# Lineman Part



## emtnut (Mar 1, 2015)

Dash Dingo said:


> Has anyone ever heard of a preacher collar? I need to get my hands on some of the but I don't know the technical term.
> I can't even find a picture of it on the internet.
> It's basically a very large anti short bushing that you can insert into a 4" pvc conduit with the wires already in it.
> I had a lineman give me about ten of them a few years back and have no idea what there called or where to get.
> ...


Is it a split collar that you insert into the conduit ?


----------



## MechanicalDVR (Dec 29, 2007)

You mean a conduit sealing bushing?


----------



## Dash Dingo (Mar 3, 2012)

emtnut said:


> Is it a split collar that you insert into the conduit ?




Sounds right, but can't find a picture for that either. Kind of reminds me of a waffle cone.


Sent from my iPhone using Tapatalk


----------



## Dash Dingo (Mar 3, 2012)

MechanicalDVR said:


> You mean a conduit sealing bushing?




No


Sent from my iPhone using Tapatalk


----------



## 350X (May 20, 2016)

Is this what your after?
https://m.platt.com/Products.aspx?search=PREACHERS COLLARS


----------



## Dash Dingo (Mar 3, 2012)

350X said:


> Is this what your after?
> https://m.platt.com/Products.aspx?search=PREACHERS COLLARS



Something like this but for a 4" pvc pipe.












Sent from my iPhone using Tapatalk


----------



## emtnut (Mar 1, 2015)

Dash Dingo said:


> Sounds right, but can't find a picture for that either. Kind of reminds me of a waffle cone.
> 
> 
> Sent from my iPhone using Tapatalk


Maybe this ? ... Greenlee cable protector https://www.blackrocktools.com/gree...!!g!!&ef_id=WgWZGwAAAXhMlh4z:20171110121835:s

Never heard 'preachers collar' slang before, but kinda looks like one !
┄┄┄┄┄┄┄┄┄┄
## Tasks to perform
#1 Transcribe the portion of the preacher collar thread starting at "Maybe this ?" and ending at "looks like one !".
#2 Summarize the preacher collar thread in two sentences.

Bounding boxes and keypoints
┄┄┄┄┄┄┄┄┄┄
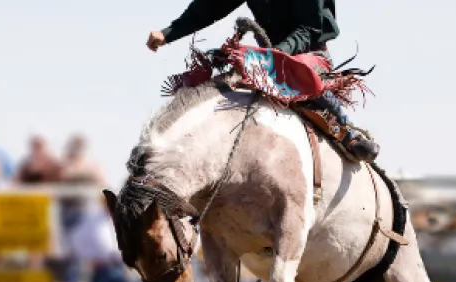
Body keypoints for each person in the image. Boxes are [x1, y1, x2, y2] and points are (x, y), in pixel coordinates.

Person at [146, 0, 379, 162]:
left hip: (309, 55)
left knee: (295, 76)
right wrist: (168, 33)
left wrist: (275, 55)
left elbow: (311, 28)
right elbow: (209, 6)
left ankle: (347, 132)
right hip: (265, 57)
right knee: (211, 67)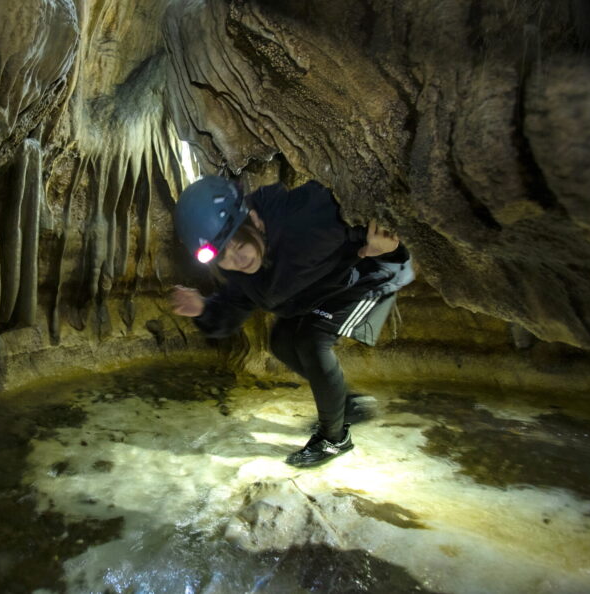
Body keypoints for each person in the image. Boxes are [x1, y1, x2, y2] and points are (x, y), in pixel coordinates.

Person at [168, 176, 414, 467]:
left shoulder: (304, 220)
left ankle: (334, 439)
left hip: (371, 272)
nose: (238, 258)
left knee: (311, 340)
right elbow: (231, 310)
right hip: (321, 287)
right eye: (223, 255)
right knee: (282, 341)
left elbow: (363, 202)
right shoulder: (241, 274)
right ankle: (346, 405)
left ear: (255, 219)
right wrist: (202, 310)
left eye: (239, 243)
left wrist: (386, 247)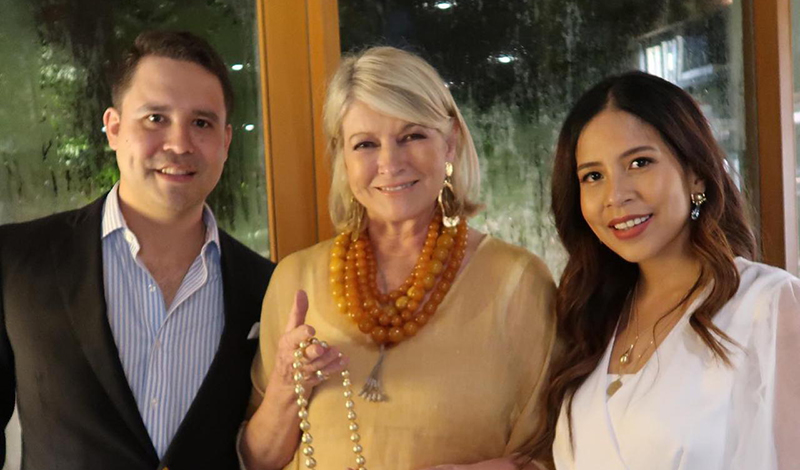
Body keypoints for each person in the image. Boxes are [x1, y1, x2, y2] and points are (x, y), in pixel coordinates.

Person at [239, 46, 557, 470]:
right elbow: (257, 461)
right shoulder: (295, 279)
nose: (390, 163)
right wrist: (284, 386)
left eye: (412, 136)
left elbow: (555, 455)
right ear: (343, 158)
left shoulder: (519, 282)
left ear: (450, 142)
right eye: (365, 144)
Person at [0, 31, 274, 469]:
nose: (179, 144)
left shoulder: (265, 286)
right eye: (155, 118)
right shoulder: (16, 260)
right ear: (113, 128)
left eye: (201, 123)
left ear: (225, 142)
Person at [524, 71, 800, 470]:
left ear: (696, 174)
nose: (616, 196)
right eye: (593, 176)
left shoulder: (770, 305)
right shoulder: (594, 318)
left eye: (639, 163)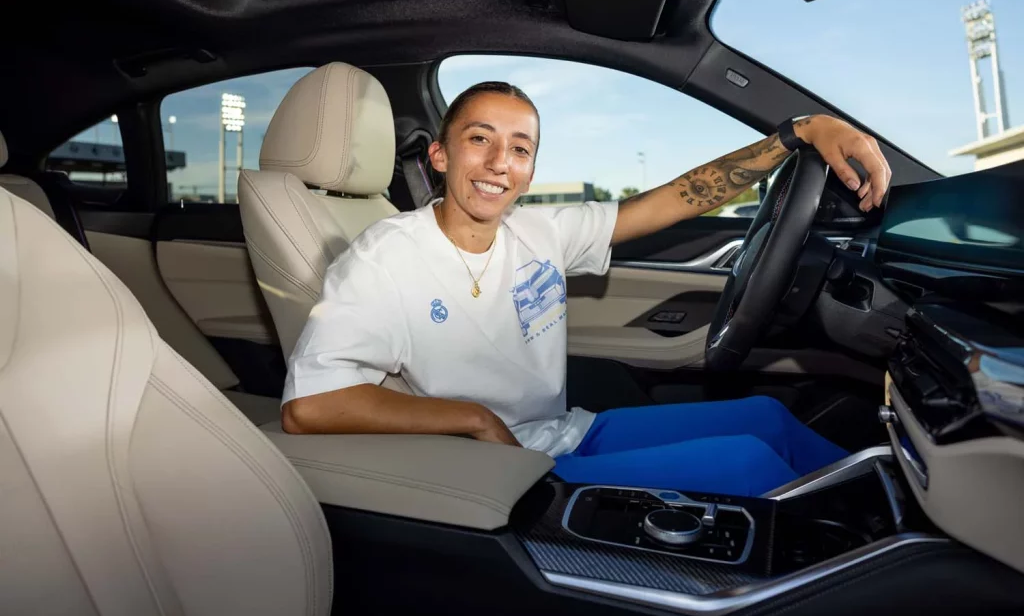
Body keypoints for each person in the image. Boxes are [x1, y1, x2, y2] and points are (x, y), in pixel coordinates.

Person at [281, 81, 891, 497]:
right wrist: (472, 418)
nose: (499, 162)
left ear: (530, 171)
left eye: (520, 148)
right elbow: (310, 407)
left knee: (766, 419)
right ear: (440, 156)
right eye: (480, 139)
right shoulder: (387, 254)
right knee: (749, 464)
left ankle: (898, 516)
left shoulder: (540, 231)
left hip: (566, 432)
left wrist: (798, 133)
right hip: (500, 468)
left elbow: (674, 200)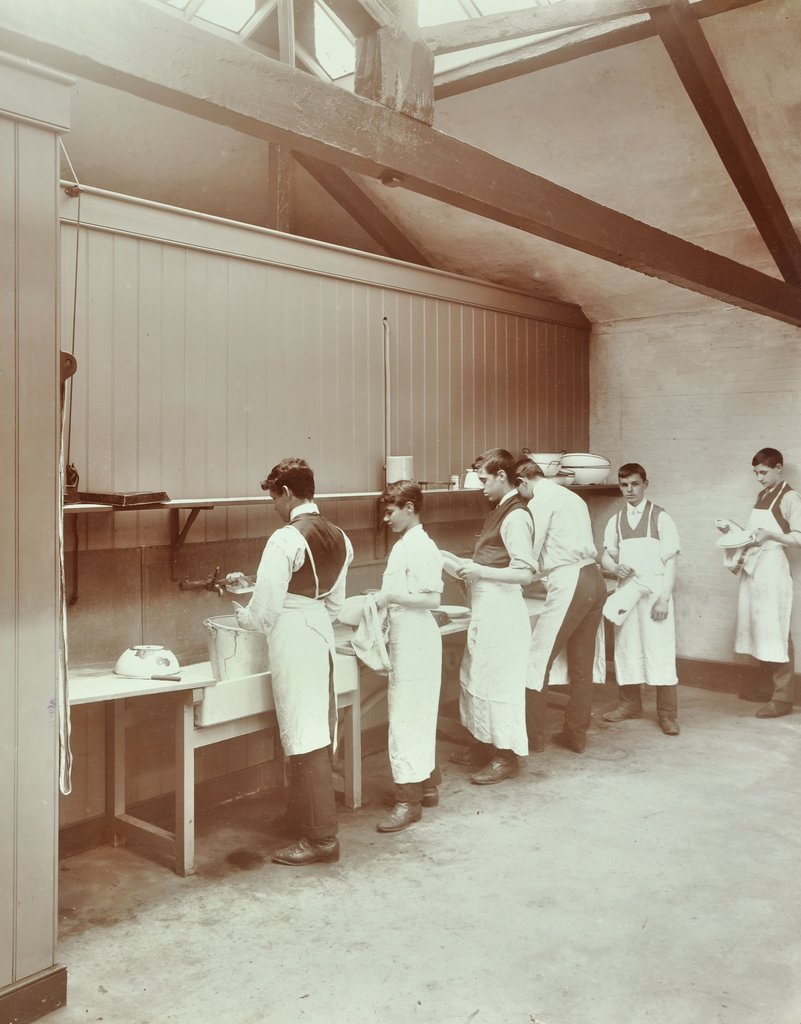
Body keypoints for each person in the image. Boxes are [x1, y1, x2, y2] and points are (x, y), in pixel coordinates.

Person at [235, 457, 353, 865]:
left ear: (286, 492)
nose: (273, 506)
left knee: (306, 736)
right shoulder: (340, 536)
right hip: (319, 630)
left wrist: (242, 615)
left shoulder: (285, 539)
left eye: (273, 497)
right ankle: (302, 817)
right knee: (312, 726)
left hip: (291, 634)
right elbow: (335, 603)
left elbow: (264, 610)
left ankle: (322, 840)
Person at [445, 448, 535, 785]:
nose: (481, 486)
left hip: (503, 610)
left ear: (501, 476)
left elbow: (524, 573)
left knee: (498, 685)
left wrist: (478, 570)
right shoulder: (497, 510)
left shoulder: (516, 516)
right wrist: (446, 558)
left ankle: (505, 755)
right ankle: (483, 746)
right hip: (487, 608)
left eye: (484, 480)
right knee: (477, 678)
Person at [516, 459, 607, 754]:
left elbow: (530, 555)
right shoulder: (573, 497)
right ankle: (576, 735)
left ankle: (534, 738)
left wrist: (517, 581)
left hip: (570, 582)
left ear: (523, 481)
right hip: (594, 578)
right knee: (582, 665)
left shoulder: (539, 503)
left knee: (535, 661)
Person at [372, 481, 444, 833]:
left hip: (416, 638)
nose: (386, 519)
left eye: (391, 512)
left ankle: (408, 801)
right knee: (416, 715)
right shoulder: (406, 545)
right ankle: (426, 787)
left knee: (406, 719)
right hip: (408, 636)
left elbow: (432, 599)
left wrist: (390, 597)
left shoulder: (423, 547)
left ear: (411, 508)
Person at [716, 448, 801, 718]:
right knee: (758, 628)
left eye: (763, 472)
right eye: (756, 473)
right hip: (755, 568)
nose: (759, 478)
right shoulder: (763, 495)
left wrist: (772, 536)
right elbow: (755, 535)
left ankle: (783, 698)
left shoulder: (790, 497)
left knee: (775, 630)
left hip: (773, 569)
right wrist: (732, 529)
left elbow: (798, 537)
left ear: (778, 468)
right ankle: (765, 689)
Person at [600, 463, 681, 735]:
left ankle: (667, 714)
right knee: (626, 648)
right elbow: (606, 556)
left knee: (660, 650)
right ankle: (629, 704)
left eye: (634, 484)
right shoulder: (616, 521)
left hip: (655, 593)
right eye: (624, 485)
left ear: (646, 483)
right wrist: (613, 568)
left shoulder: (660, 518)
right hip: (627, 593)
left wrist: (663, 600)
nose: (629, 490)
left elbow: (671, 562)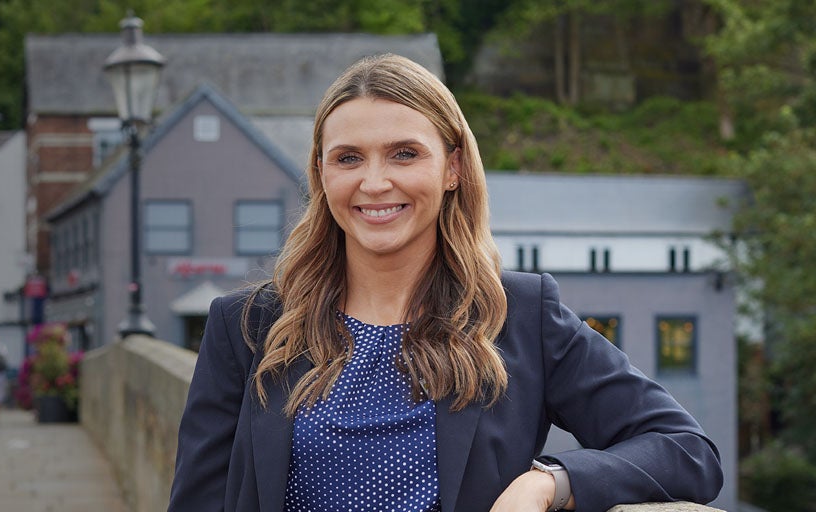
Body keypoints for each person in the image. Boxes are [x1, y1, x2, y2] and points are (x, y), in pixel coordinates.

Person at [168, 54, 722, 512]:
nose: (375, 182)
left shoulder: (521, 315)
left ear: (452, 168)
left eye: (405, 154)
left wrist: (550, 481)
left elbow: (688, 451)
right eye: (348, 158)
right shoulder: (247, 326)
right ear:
┄┄┄┄┄┄┄┄┄┄
## Answers to the tasks
#1
Maybe this ? ... Greenlee cable protector https://www.blackrocktools.com/gree...!!g!!&ef_id=WgWZGwAAAXhMlh4z:20171110121835:s

Never heard 'preachers collar' slang before, but kinda looks like one !

#2 A poster asks about a "preacher collar," described as a very large anti-short bushing that can be inserted into a 4" PVC conduit with the wires already in it, and says no picture of it can be found online. Replies suggest a split collar, a conduit sealing bushing (rejected), a supplier search for preachers collars (something like it but for 4" PVC pipe), and a Greenlee cable protector.